Wednesday, January 2, 2013

Seven Psychopaths

SF: There was a lot of hype for this film, given that it is written by Martin McDonagh I could see the potential,  In Bruges (7/10) was most enjoyable.
Sadly the fantasy and reality are starkly different. Firstly the entire meta approach of watching while the writer comes up with the concepts and themes for the very film your seeing is very annoying and not particularly interesting. As there is no real plot, just the promise of one, it would difficult to categorise. I think the film makers were attempting to make a black comedy but it seemed more like an excuse to showcase ideas rather than an actual film. Also the over use of dramatic irony is equally irritating rather than entertaining. Only two character held my interest played by Christopher Walken and Tom Waits, it is a shame they get such little screen time.
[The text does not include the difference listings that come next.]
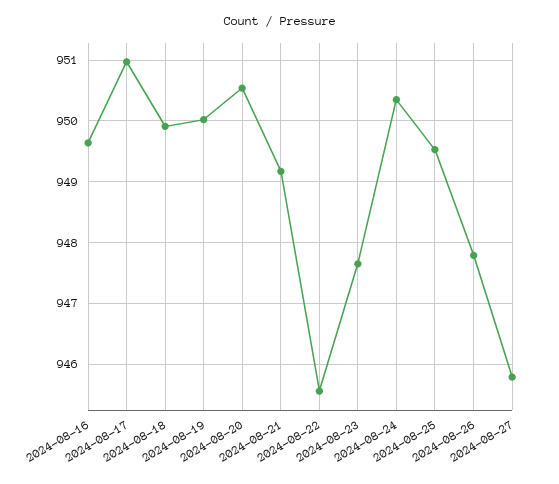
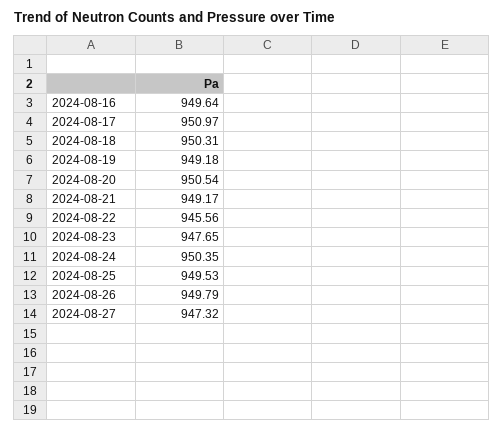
  {
    "2024-08-16": 949.64,
    "2024-08-17": 950.97,
-   "2024-08-18": 949.9,
+   "2024-08-18": 950.31,
-   "2024-08-19": 950,
+   "2024-08-19": 949.18,
    "2024-08-20": 950.54,
    "2024-08-21": 949.17,
    "2024-08-22": 945.56,
    "2024-08-23": 947.65,
    "2024-08-24": 950.35,
    "2024-08-25": 949.53,
-   "2024-08-26": 947.8,
+   "2024-08-26": 949.79,
-   "2024-08-27": 945.8
+   "2024-08-27": 947.32
  }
The film remained funny in parts but suffered from trying so hard to be witty that all your left with is painfully forced dialogue holding together something that needs a lot more work. Did anyone else think it was a bit like Tales from the Crypt? 4.5/10

50Eggs: n/a

DonkeyB: Let's start at the beginning, the opening scene on the dam, is brilliant, witty and funny. The rest of the film I hated. After 20 minutes I would have walked out but the cinema was packed and we were too far from the end of the row. I can promise eveyone reading that I did not laugh once after the scene on the dam. I hated the film, on every level, I thought the violence was pointless and pornopgraphic. SF is correct- the film is "meta", what this means in this case is that Christopher Walken's character gets to be the 'producer' type character, giving 'notes' to the 'writer' character, this apparently means the film can be a stupid, mysogynistic and dull as it likes as long as Hans points it out- well not in my book. I found the stupidity, violence and mysogyny very irritating and then got even more angry when Christopher Walken pointed out to me that I was still watching it. I am sure that Martin McDonagh's brother had read an early draft for this lazy stupid script when he wrote the infintely funnier The Guard and included this little exchange. I found myself desperate to scream "you're a sociopath not a psychopath" at the screen repeatedly, but will gladly settle for a chance to bellow it at any and all of the people associated with the film at some point in the future. 0/10 Most angry I've ever been about a film.